With digital, we obviously keep a very close eye on the news cycle, with our real focus on what we can add to a story that people aren’t going to find elsewhere. We’re more interested in analysis and quirky takes on what’s happening rather than just churning out content. 

We’ll dip into the news cycle when we have something smart and interesting to say. We don’t expect the team to publish more than one or two pieces a week, so it’s a pretty leisurely pace compared to some other places. It means we end up with only the most engaging and best-quality pieces coming through because people have so much time to be immersed in what they’re writing.

"We’re more interested in analysis and quirky takes on what’s happening rather than just churning out content."

How important to you and your colleagues is receiving a story pitch which is exclusive or which carries an embargo?

I'm not saying a pitch has to be exclusive, but the chances of us being interested are much higher if it is exclusive. But honestly, less than 5% of our stories come via the PR route.

Pitching to Tech Review is hard. Our standards are really high and everything we publish will go through a lot of eyeballs to make sure that it's really up to scratch. So, a story has got to be unique, it’s got to be really interesting, and it has to have a wider implication. In pitching to us, you need to be able to summarize in one sentence why we at Tech Review should care about the story. I recommend that you think about what story we can tell that other people can’t.
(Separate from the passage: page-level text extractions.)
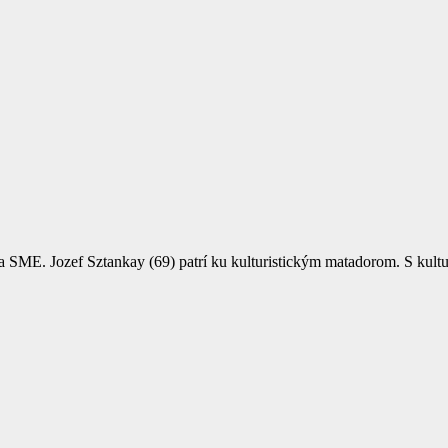
a SME. Jozef Sztankay (69) patrí ku kulturistickým matadorom. S kultur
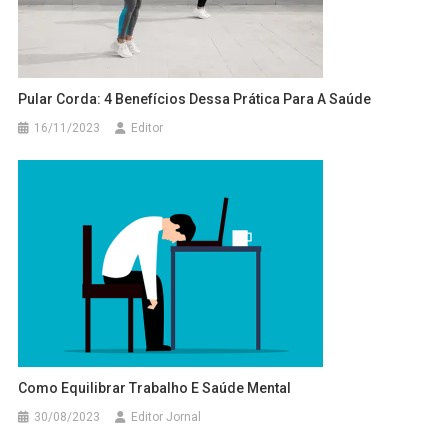
Pular Corda: 4 Benefícios Dessa Prática Para A Saúde
16/11/2023
Editor
Como Equilibrar Trabalho E Saúde Mental
30/08/2023
Editor Jornal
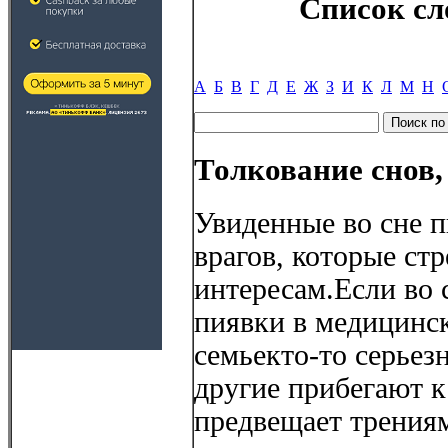
Список сл
А
Б
В
Г
Д
Е
Ж
З
И
К
Л
М
Н
Толкование снов,
Увиденные во сне 
врагов, которые с
интересам.Если во 
пиявки в медицинск
семьекто-то серьезн
другие прибегают к
предвещает трения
"A story has got to be unique, it’s got to be really interesting, and it has to have a wider implication."

How open are you to having introductory conversations with founders or CEOs?

Yes, I’d be open if that discussion is laser-focused on my beat. That would be with someone working within mental health on something really cool and unique. Although I know that I’m not going to get anything from the conversation that I can print now, maybe six months from now, that company will loop me in on interesting stuff they’re doing that is cutting-edge.
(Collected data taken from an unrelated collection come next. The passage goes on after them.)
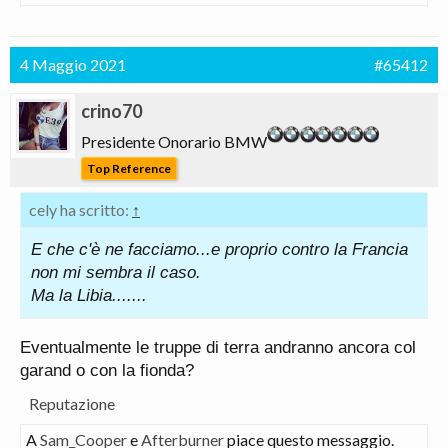
4 Maggio 2021
#65412
crino70
Presidente Onorario BMW
Top Reference
cely ha scritto:
↑
E che c'è ne facciamo...e proprio contro la Francia
non mi sembra il caso.
Ma la Libia.......
Eventualmente le truppe di terra andranno ancora col
garand o con la fionda?
Reputazione
A
Sam_Cooper
e
Afterburner
piace questo messaggio.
In general, I think we are pretty strict with introductory meetings. Honestly, if we agreed to them, we could spend our entire work calendar just doing introductory meetings.

What do you find frustrating about interacting with PR people when they’re pitching you?

I am not bothered by getting PR emails. I say this at the risk of receiving a million now, but I genuinely don't mind. I don't receive a crazy number of them, and the ones I do, many of them are press releases or embargoed stories, and some of them are pretty useful.

But I do get a couple of emails a week where I feel that the pitch hasn't passed the common sense test. You look at it and, if you had your personal hat on, not your work hat, hopefully you would laugh at it. So, occasionally, I will see pitches where I would love to know the backstory about how that press release came to be.

I don't mind being pitched. I'll often say ‘No,’ but I'll try to say it politely. You have to recognize that people are literally just doing their jobs. I don't see the need for the kind of sarcasm that you get from some journalists towards PR people.

Which news topics do you feel have been overdone during the latter part of 2021?

Facebook has saturated everything recently, partly because of the really smart strategy by The Wall Street Journal and [whistleblower] Frances Haugen to kind of drip stories, and then there was Facebook’s rebrand as Meta. It does mean that the company has basically dominated the news cycle for a very long time now.

Covering Facebook is hard because it’s difficult to know what is the right amount and what is too much. Just because something is everywhere doesn't mean that it's unimportant. It is everywhere and it is important.

I’m not hugely inspired by a lot of crypto journalism. If you know someone who is covering cryptocurrencies and NFTs in a way that is good and not breathless, I would love to hear about it because that’s something I’m crying out for.

I think supply chain topics, like the global chip shortage, will continue to be huge. I would love a smart way into those stories that’s fresh and which hasn’t been done yet. We’re seeing some great journalism around the supply chain, but I feel like there’s more to be done there, for sure.